Oferecermo-nos um momento de solidão permite-nos ordenar os pensamentos, interrogarmo-nos sobre a vida, sobre o que verdadeiramente desejamos. É o nosso momento de recolhimento, de paz, o nosso espaço para sermos criativos, para nos deixarmos levar pelo nosso ser.

É importante reservar uma parcela do dia para nós mesmos, não só para nos mimarmos, como para estarmos aqui e agora, para tomarmos consciência, relaxarmo-nos e assim evitar que os acontecimentos nos assolem.

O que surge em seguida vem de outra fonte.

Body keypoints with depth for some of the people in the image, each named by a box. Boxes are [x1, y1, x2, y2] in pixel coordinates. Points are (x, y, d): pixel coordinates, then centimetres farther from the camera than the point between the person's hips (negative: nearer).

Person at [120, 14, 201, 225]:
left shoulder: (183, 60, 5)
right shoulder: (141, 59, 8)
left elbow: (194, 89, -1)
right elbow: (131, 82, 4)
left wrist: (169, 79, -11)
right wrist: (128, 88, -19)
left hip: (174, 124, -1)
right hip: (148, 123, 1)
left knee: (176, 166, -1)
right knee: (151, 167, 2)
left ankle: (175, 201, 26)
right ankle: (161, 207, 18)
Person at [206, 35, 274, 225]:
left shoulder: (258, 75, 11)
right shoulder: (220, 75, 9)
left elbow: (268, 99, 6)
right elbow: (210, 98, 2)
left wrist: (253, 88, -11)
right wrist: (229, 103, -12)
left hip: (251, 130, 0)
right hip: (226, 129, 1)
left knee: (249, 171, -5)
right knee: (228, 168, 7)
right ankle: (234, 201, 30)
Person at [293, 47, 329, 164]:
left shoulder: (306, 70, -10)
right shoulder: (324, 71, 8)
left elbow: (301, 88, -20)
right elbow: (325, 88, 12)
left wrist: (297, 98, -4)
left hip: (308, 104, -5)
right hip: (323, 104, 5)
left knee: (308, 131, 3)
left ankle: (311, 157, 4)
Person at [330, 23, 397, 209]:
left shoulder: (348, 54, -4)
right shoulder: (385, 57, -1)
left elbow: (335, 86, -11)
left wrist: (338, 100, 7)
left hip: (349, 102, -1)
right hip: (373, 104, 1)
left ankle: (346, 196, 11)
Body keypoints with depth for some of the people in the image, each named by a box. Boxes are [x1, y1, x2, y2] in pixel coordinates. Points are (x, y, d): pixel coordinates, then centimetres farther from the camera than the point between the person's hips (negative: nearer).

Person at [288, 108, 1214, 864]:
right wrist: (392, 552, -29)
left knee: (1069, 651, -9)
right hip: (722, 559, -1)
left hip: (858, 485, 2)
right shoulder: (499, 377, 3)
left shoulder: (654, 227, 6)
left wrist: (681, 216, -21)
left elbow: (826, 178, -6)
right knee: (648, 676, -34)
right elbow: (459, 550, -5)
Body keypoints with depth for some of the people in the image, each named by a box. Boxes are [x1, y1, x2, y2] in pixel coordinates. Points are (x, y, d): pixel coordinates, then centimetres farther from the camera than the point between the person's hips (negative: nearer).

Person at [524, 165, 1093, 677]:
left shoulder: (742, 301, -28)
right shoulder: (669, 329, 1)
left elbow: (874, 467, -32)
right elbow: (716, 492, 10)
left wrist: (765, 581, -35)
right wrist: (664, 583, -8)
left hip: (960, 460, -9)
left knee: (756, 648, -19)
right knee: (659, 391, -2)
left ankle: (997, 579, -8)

Estamos tão dependentes de um sem número de coisas ao longo do dia que precisamos de um espaço próprio  para fugir do bulício e pensar, gerir as emoções, ou simplesmente para estarmos em contacto com a nossa essência.

Eckhart Tolle fala-nos de como pode chegar a ser problemático o ruído mental, estar constantemente a pensar. Se a nossa cabeça estiver sempre em ebulição, é muito difícil podermos saborear um momento de paz para sentir que estamos aqui e agora, assumir que todas as outras coisas podem ficar à espera por uns minutos.

É preciso afastarmo-nos do bulício para nos descobrirmos a nós mesmos, para nos compreendermos, para estudarmos o que desejamos, o que nos inquieta. Podemos fugir para a natureza, para um quarto da casa, para um lugar onde possamos pensar…

Qualquer espaço que possamos considerar nosso é um bom sítio para desligarmos do mundo e ligarmo-nos a nós. Descobriremos  que  a  solidão  é  curativa,  criativa  e libertadora. Se reservarmos uma pequena parte do dia para nós, conseguiremos tirar prazer da vida mais plenamente.

  

REFERÊNCIA:
PERCY, Allan. A Cura Espiritual de Siddhartha. Tradução: Cristina Rodriguez e Artur Guerra. Alfragide: Estrela Polar, 2011. E-book.